About a week ago, for the first time in many years, I had a dream about the man. I was living in my old house in Pittsburgh in the dream, but was there with my current wife. I somehow got word that my father was “coming back,” so I wasn’t surprised when a car pulled up in front of the house, but it was some kind of space-aged vehicle, shaped like a cone, as if he had come from another dimension (which of course he had). The man who showed up didn’t look like much like my father, but it had been fifty years, after all; I didn’t look the same either. He was tall, thinner than I’d ever seen him, wrinkled, and had dark hair, though he’d gone stark gray in real life. He showed up with a woman—apparently his wife—and a young man in a wheelchair, whom I assume was their son. The young man was black, so the whole thing didn’t make a hell of a lot of sense.
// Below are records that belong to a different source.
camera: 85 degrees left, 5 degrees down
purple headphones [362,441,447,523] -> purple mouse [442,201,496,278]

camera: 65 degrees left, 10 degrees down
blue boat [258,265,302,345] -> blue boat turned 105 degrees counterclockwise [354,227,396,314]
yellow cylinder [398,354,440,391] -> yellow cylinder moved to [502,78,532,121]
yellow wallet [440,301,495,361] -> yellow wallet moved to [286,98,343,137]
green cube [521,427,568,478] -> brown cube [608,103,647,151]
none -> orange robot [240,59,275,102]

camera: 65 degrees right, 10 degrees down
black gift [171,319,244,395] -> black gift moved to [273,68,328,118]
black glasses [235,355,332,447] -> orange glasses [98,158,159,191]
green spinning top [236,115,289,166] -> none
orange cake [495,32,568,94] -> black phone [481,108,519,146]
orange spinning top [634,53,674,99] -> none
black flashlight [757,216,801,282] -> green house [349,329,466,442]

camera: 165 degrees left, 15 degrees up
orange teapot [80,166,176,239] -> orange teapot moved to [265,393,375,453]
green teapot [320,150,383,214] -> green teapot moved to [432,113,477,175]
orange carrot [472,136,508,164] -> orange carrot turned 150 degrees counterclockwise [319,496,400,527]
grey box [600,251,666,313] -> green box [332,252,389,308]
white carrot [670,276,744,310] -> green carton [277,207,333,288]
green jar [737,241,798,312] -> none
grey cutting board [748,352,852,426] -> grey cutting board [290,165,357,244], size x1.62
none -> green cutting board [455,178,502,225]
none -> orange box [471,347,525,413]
The young man and my father and I went off somewhere on a Pittsburgh streetcar, we seemed to get along famously, and at some point my father said he needed something at the drugstore and was getting out. He’d catch up with us later. I let him do that, then realized I shouldn’t have; he was an old man, he might have trouble getting the right streetcar, finding his way. So I said to my stepbrother, half-brother, whatever he was, this much younger man, who was black, that we should go back and get him, and he agreed. We should get off the streetcar and go back. But then I woke up.
Does my father still live on somewhere, so that he could come back in some kind of space vehicle, and he has kept up with social changes so he can show up with a new younger wife and a differently-abled black son and not bat an eye? Is that my father? Or does he just live in me, is it me whom he lives through, so that I’m twenty years older than he ever became, have lived a much different life than he, perhaps more the life he wanted, so he got a chance to live it through me? Is that the way he’s still here? Is that really being here? All I know is that I have this eerie sense, I’m not saying I look like my father, people always said I looked like my mother, but I look in the mirror and I see my father. Is that my face, looking like him? Or is it him?
[1] I have only the vaguest memory of my grandfather—I was just five when he died—but I don’t, now, think that I would have liked the man. He lived in Pittsburgh, had arranged to adopt my father when he was in San Antonio to train doctors for work in World War I; my father was just two when he was adopted, and his father didn’t tell him until he was about to be married. He was apparently a problem child when he was young—was that because he’d been adopted? he somehow knew that he didn’t belong where he was?—and his father sent him to military school in Virginia. My father actually loved the place, stayed there in the summers to work, and decided at some point that he wanted to be a writer and settle in the South (exactly what I have done), but his father said he would only pay for college if his son was pre-med. My father was never resigned to becoming a doctor until after he’d met my mother and wanted to settle down. My grandfather bought him a house when he returned from the war, a nice gesture on the face of it, but also a way of controlling him, dictating how he lived. Then he paid him that not very generous salary, and made him work Monday evenings. I remember coming down in the morning and seeing my father on the day his father had died. He didn’t look sad.
[2] Larry certainly wasn’t obscene during that class, or during the first few years I knew him. But once we got to know each other, and especially when he wrote the books we worked on together, he was hilariously obscene, in the way that I and a number of my friends had always been. We got along like a couple of big city guys, which we were.